Commentary on the Gospel of

Luis Rodriguez-Creighton University's Jesuit Community

Both the first and the second reading of today point to the gospel reading, albeit in different ways. In the first reading the people’s longing for water prepares us to hear the Samaritan woman’s longing for a water that would spare her the need to keep returning to the well. In the second reading Paul’s words while we were still sinners provide a setting for Jesus’ engaging the woman in conversation while she was still a sinner. The gospel reading itself offers us several lessons, but I will focus only on two of them.

The first lesson is that sin can blind us to the recognition of our sins. The woman seems to have gone about her daily chores oblivious of the moral predicament of her life, yet perhaps not so totally oblivious. Women in that region went to draw water in the cool of the morning, yet here she is, coming to draw water about noon in the heat of the day. Was she avoiding the gossip of other women coming to the same well? Regardless, her conversation with Jesus reveals no awareness of her morally wrong situation. Sin can blind us and this can happen also to good people. King David is presented to us as a man after God’s own heart [1 Sam. 13: 14], yet it took the voice of the prophet Nathan, and even then talking to him in a circuitous way, to reveal to David his double sin of adultery and murder. It took the voice of Jesus to reveal to the woman the sinful situation of her living. Sin can blind us.
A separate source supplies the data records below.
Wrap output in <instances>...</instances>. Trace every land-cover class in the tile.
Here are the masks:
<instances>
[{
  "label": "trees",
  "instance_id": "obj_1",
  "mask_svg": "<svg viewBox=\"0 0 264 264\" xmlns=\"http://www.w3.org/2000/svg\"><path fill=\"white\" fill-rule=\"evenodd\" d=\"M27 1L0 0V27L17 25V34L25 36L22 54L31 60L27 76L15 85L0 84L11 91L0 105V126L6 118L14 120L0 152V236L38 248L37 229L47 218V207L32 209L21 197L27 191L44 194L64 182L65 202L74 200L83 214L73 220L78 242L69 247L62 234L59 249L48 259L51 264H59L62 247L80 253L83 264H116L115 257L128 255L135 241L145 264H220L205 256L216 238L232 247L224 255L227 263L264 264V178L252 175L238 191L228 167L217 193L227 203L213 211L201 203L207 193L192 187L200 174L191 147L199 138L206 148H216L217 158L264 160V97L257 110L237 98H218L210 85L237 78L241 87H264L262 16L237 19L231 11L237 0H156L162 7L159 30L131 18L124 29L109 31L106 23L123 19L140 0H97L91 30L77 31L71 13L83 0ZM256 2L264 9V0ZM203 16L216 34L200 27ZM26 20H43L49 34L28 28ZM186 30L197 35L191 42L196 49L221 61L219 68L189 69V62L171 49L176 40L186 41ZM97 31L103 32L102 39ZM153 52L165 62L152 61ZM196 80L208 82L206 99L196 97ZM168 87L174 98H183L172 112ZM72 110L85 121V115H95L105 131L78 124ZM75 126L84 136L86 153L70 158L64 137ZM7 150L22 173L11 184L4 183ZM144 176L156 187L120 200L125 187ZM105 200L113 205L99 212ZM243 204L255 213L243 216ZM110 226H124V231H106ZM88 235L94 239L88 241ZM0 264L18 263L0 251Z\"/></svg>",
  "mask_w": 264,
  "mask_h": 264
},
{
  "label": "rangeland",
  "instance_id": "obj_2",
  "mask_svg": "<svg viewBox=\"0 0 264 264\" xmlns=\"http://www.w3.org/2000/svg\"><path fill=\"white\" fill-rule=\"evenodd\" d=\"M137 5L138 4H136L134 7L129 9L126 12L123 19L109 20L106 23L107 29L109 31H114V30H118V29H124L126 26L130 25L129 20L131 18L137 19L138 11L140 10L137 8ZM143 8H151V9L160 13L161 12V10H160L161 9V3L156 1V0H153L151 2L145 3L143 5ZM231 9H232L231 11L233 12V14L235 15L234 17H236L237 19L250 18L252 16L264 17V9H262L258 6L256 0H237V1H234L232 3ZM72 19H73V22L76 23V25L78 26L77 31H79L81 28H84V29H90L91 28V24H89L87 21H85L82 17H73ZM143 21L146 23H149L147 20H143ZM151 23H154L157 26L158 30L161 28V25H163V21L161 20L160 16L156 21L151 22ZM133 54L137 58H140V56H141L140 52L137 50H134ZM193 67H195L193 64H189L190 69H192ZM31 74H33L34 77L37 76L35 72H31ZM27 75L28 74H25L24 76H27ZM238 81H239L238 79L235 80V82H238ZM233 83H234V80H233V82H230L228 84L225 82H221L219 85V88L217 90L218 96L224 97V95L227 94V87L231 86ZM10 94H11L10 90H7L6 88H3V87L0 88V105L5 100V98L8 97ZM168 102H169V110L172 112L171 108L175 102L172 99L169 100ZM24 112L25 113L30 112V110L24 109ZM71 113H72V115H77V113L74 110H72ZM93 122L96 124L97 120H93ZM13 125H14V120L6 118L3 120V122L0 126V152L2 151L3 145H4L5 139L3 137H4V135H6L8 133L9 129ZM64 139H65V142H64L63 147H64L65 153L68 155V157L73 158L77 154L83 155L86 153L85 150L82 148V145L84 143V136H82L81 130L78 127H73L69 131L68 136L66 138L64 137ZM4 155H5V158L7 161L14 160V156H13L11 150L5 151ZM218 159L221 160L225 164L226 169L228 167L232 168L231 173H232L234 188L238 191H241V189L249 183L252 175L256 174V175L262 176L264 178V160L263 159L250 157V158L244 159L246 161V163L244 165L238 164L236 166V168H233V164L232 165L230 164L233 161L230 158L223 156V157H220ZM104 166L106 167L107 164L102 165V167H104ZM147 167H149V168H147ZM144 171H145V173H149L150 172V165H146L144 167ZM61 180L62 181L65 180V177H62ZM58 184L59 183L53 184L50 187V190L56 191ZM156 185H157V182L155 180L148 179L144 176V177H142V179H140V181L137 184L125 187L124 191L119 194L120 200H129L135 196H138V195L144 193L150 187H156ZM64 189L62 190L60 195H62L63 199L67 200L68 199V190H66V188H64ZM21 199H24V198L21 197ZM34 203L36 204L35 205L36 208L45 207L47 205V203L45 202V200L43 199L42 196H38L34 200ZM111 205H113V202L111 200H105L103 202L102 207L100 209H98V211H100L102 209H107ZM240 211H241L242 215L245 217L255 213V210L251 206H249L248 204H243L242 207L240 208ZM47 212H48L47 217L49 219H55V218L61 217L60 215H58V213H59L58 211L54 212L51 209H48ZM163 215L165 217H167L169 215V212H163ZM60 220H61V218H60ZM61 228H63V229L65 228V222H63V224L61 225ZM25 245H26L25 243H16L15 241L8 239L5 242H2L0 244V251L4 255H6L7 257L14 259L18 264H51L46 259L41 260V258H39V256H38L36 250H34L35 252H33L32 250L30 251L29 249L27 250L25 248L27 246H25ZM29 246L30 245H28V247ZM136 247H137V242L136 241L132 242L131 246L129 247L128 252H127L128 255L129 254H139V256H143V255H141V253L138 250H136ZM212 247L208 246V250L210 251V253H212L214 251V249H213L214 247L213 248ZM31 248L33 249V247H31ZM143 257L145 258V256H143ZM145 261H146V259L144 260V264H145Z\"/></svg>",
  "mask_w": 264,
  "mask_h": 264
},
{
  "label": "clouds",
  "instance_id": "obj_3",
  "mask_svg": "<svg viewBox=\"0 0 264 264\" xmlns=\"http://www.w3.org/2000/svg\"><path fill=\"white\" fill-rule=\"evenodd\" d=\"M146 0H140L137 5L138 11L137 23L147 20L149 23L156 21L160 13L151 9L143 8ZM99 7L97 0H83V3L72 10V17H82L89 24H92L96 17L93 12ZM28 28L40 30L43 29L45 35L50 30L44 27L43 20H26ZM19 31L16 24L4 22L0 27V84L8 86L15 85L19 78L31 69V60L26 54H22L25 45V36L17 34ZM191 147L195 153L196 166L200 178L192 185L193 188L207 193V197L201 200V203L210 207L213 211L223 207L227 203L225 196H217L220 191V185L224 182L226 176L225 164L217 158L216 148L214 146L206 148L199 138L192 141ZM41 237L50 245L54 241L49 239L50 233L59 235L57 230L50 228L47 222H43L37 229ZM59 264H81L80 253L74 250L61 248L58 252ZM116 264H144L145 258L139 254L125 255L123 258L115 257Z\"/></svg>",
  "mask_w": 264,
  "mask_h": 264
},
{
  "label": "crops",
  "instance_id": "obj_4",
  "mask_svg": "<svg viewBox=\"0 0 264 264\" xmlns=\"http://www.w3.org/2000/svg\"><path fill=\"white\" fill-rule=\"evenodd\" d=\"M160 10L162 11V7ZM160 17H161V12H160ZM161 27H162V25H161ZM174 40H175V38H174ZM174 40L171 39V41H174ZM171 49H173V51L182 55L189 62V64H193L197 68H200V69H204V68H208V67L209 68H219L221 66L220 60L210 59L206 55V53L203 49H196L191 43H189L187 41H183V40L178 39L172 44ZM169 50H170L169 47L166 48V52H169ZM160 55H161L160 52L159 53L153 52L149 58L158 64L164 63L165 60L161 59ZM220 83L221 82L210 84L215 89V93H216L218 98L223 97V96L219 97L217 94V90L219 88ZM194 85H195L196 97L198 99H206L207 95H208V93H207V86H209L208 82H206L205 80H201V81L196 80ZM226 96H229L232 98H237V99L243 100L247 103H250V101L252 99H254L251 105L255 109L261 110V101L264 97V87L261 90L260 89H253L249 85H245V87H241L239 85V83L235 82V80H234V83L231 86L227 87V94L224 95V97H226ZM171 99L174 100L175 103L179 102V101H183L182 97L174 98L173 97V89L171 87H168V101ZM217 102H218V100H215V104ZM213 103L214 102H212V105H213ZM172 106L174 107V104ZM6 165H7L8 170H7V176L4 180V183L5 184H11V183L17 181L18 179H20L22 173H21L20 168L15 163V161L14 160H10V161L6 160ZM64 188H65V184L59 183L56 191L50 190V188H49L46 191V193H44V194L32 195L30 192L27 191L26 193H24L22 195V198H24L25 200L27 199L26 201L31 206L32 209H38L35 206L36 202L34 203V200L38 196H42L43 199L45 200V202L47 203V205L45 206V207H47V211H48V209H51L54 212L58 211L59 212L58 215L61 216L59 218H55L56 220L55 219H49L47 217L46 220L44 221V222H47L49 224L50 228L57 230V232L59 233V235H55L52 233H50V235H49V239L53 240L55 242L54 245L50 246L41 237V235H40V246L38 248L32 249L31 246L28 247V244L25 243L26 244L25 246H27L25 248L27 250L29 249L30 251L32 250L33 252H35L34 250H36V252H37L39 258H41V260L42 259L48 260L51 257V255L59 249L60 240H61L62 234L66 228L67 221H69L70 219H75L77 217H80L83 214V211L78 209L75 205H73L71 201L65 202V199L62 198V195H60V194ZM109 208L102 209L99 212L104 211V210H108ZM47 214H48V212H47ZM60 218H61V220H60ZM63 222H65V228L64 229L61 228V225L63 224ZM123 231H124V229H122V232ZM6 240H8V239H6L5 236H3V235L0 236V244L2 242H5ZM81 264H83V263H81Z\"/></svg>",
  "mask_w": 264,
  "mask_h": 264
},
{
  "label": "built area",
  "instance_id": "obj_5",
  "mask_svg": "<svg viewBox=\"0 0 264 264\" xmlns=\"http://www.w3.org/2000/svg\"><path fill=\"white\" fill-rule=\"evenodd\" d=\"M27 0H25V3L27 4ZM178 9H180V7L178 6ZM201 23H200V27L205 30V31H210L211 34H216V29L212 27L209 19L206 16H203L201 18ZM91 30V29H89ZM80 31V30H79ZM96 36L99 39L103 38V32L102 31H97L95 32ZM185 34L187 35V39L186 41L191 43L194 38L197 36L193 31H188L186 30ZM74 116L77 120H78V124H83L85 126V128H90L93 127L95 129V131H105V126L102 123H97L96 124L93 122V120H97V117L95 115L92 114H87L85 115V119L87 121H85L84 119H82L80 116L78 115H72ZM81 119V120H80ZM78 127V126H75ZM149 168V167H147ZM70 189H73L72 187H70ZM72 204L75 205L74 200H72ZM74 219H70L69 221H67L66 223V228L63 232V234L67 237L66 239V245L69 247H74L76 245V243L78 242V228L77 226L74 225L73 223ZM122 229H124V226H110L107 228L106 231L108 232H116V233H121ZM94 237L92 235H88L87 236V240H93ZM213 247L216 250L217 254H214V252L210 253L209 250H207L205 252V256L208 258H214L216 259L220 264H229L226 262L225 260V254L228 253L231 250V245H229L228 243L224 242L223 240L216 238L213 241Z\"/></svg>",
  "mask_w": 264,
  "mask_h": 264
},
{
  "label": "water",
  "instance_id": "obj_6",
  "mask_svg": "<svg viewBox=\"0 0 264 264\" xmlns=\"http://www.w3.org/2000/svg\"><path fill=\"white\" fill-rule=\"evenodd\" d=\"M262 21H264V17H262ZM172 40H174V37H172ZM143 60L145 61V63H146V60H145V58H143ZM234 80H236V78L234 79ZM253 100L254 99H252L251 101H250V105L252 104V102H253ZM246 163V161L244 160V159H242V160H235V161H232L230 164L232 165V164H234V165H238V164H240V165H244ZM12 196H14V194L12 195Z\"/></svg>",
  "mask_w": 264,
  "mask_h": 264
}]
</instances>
The second lesson comes from the town folks, who first come to Jesus after hearing the woman’s story of her encounter with him. They invited Jesus to stay with them and he indeed stayed there two days. Their interaction with him during those days led them to say to the woman: we no longer believe because of your word, for we have heard for ourselves... We ourselves may have been led to the Lord initially by someone else’s words and this can be a promising beginning. But in the last analysis our believing will need to rest on a personal experience of the Lord. We have today an abundance –superabundance?– of words about Jesus. What we need, more than words, is the testimony of believers, who know the Lord from more than just hearsay.